課題一覧 |
**a)** 従来型システム開発についての文章から、「従来型のシステム開発がDXに」を含む語句で始まり「とがよくあります」(相馬氏)」の後で終わる部分を、一字も変えずに書き写してください。
**b)** 従来型システム開発についての文章によると、従来のシステム開発で要件定義や上流設計を担っていたのはどの部門か。
**c)** 従来型システム開発についての文章を、最後の文の次から書き進めよ。

提示文 |

従来型のシステム開発手法がDXを阻む理由

 従来型のシステム開発がDXにそぐわない理由について、企業のDXの現状を知るサイボウズの相馬理人氏(事業戦略室kintoneビジネスプロダクトマネージャー)は次のように語る。

 「従来のシステム開発は、IT部門が現場からヒアリングした内容を基に要件定義や上流設計を担い、それを基に外部のシステムインテグレーター(SIer)が開発を担うものでした。その際、現場が開発側に要望を伝えようとしても、細切れの伝言ゲームのようになってしまってうまく情報が伝わらず、システムが現場のニーズにマッチしないことがよくあります」(相馬氏)

 要件の伝達手法だけでなく、要件定義を確定させてから開発工程に進むウオーターフォール型の手法にも限界があるという。

表示情報 |
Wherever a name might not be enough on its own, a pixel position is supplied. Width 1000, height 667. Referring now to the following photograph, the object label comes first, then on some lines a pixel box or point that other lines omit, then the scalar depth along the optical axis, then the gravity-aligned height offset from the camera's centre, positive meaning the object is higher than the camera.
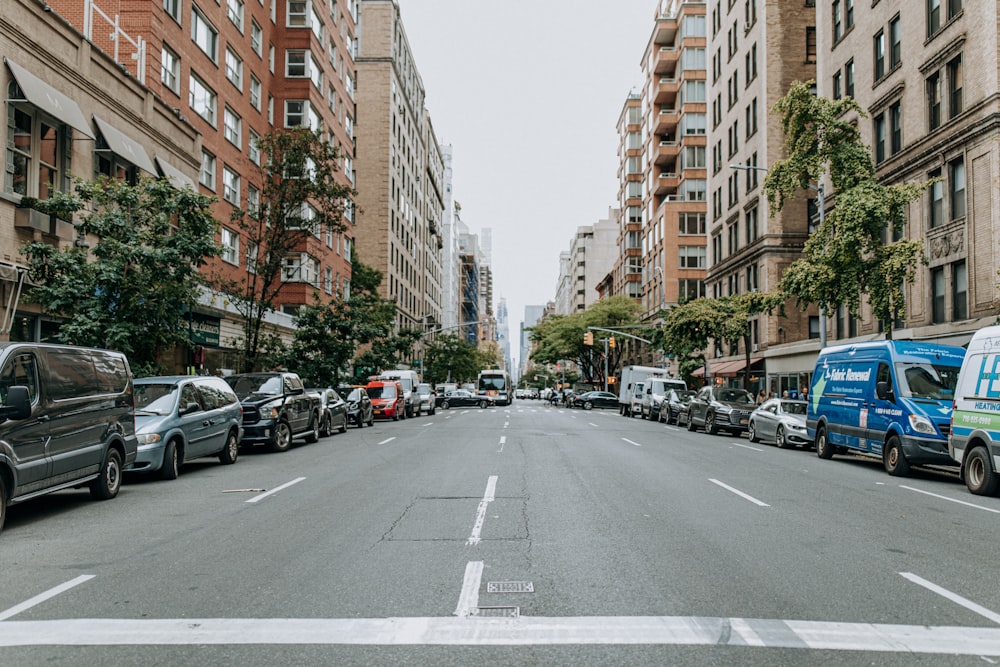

想定回答 |
**a)**
従来型のシステム開発がDXにそぐわない理由について、企業のDXの現状を知るサイボウズの相馬理人氏(事業戦略室kintoneビジネスプロダクトマネージャー)は次のように語る。

 「従来のシステム開発は、IT部門が現場からヒアリングした内容を基に要件定義や上流設計を担い、それを基に外部のシステムインテグレーター(SIer)が開発を担うものでした。その際、現場が開発側に要望を伝えようとしても、細切れの伝言ゲームのようになってしまってうまく情報が伝わらず、システムが現場のニーズにマッチしないことがよくあります」(相馬氏)

**b)** IT部門。

**c)**
 「本来、SIerは要件定義に書かれた範囲のみを開発のスコープとします。開発作業の途中で、現場のニーズに合わせて柔軟にシステムの要件を変えられるものではありません」(相馬氏 )

サイボウズ 相馬理人氏

 前述したようにDXは変化に迅速に適応するための組織体制やシステムを追求する活動であり、ベンダーにシステム開発を丸投げし、型通り作成する方法とは相性が悪い。特に、仮説や検証を頻繁に繰り返して作り上げるSoE(System of Engagement)領域のシステムはその傾向が顕著だ。

 ビジネスニーズを熟知する現場が主導してシステム開発を進め、エンドユーザーが自らPDCAを回しながら即時にニーズを反映させることが求められている。IT部門の役割も変わり、現場の要望を取りまとめてSIerに依頼するフェーズから、現場が内製化できるような環境づくり、現場のデジタル化を支援するフェーズへと移行しなければならない。しかし、システム構築や大きなシステム変更の経験を持たない現場が直ちにシステムを内製化するのは難しく、IT部門の意識変革も簡単ではないだろう。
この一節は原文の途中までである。